3. If the expected average annual premium is less than $100, subtract 10 percentage points from the numbers in the table in subdivision 1 of this subsection.
4. If the expected average annual premium is $1,000 or more, add five percentage points to the numbers in the table in subdivision 1 of this subsection.
5. Notwithstanding subdivision 1 of this subsection, group Medicare supplement policies, shall be expected to return to policyholders in the form of aggregate benefits under the policy at least 75% of the aggregate amount of premiums collected.
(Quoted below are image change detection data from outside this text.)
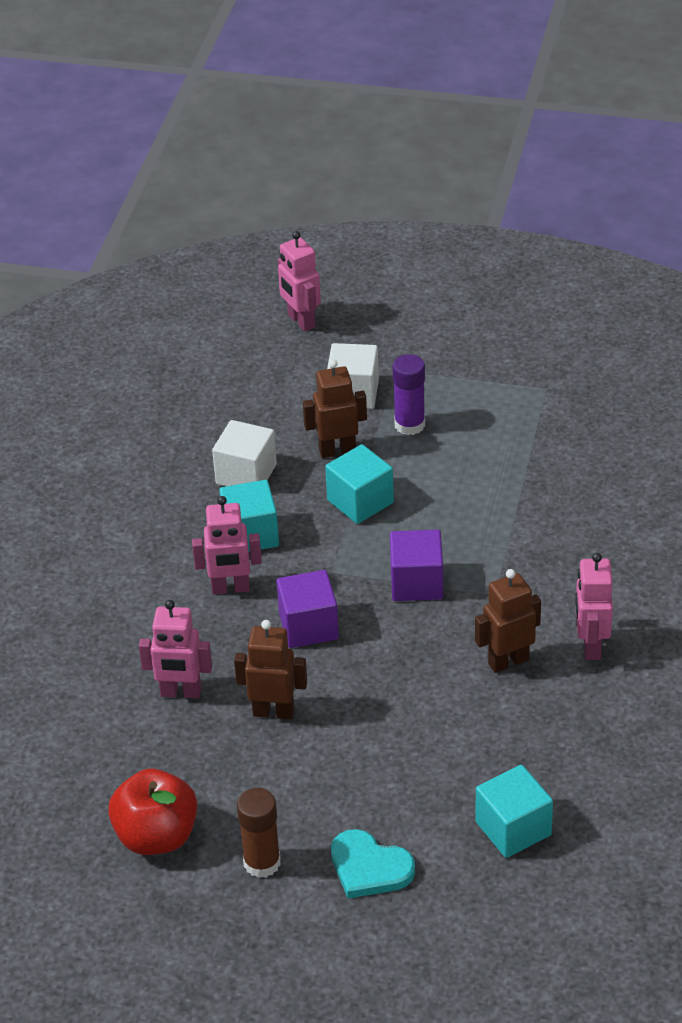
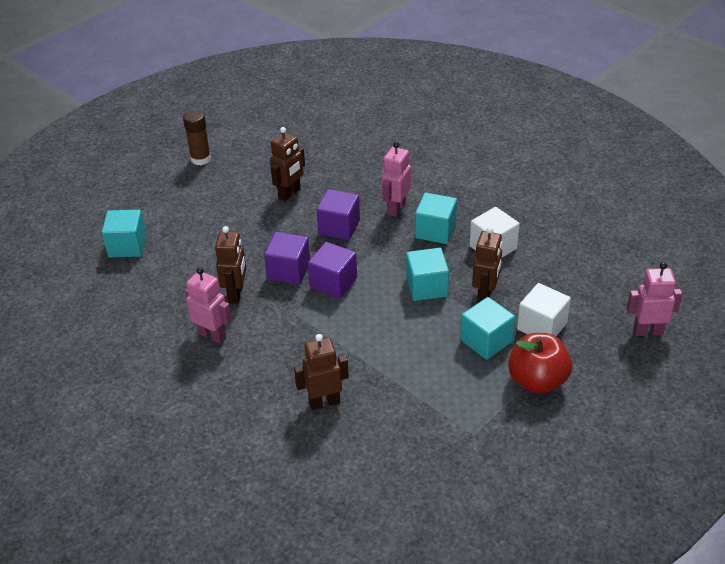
camera: 120 degrees right, 0 degrees up
red apple [108,769,197,855] -> red apple moved to [508,333,572,394]
pink robot [139,600,212,699] -> none
turquoise heart [331,829,415,899] -> none
purple glue stick [392,354,425,435] -> turquoise cube [460,297,515,360]
none -> purple cube [264,232,310,285]
none -> brown robot [294,334,349,410]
6. Notwithstanding subdivisions 1 and 5 of this subsection, for Medicare supplement policies issued prior to July 30, 1992, as a result of solicitation of individuals through the mails or by mass media advertising, which shall include both print and broadcast advertising, shall be expected to return to policyholders in the form of aggregate benefits under the policy at least 60% of the aggregate amount of premiums collected.
7. Notwithstanding subdivision 1 of this subsection, for Medicare supplement policies issued prior to July 30, 1992, sold on an individual rather than group basis shall be expected to return to policyholders in the form of aggregate benefits under the policy at least 60% of the aggregate amount of premiums collected.
8. Notwithstanding subdivisions 1 through 4 of this subsection, all health insurance coverage issued in the individual market shall be originally priced to meet a minimum 75% loss ratio and, except for student health insurance coverage, such coverage shall be guaranteed renewable or noncancellable.
9. Notwithstanding subdivisions 1 through 4 of this subsection, all health insurance coverage issued in the small group market shall be originally priced to meet a minimum 75% loss ratio and shall be guaranteed renewable or noncancellable.
The above anticipated loss ratio standards do not apply to a type of coverage where such standards are in conflict with specific statutes or regulations.
B. The average annual premium per policy and per member shall be computed by the health insurance issuer based on an anticipated distribution of business by all applicable criteria having a price difference, such as age, sex, amount, dependent status, rider frequency, etc., except assuming an annual mode for all policies (i.e., the fractional premium loading shall not affect the average annual premium or anticipated loss ratio calculation).
Historical Notes
Derived from Volume 29, Issue 20, eff. July 1, 2013; amended, Virginia Register Volume 32, Issue 09, eff. January 1, 2016.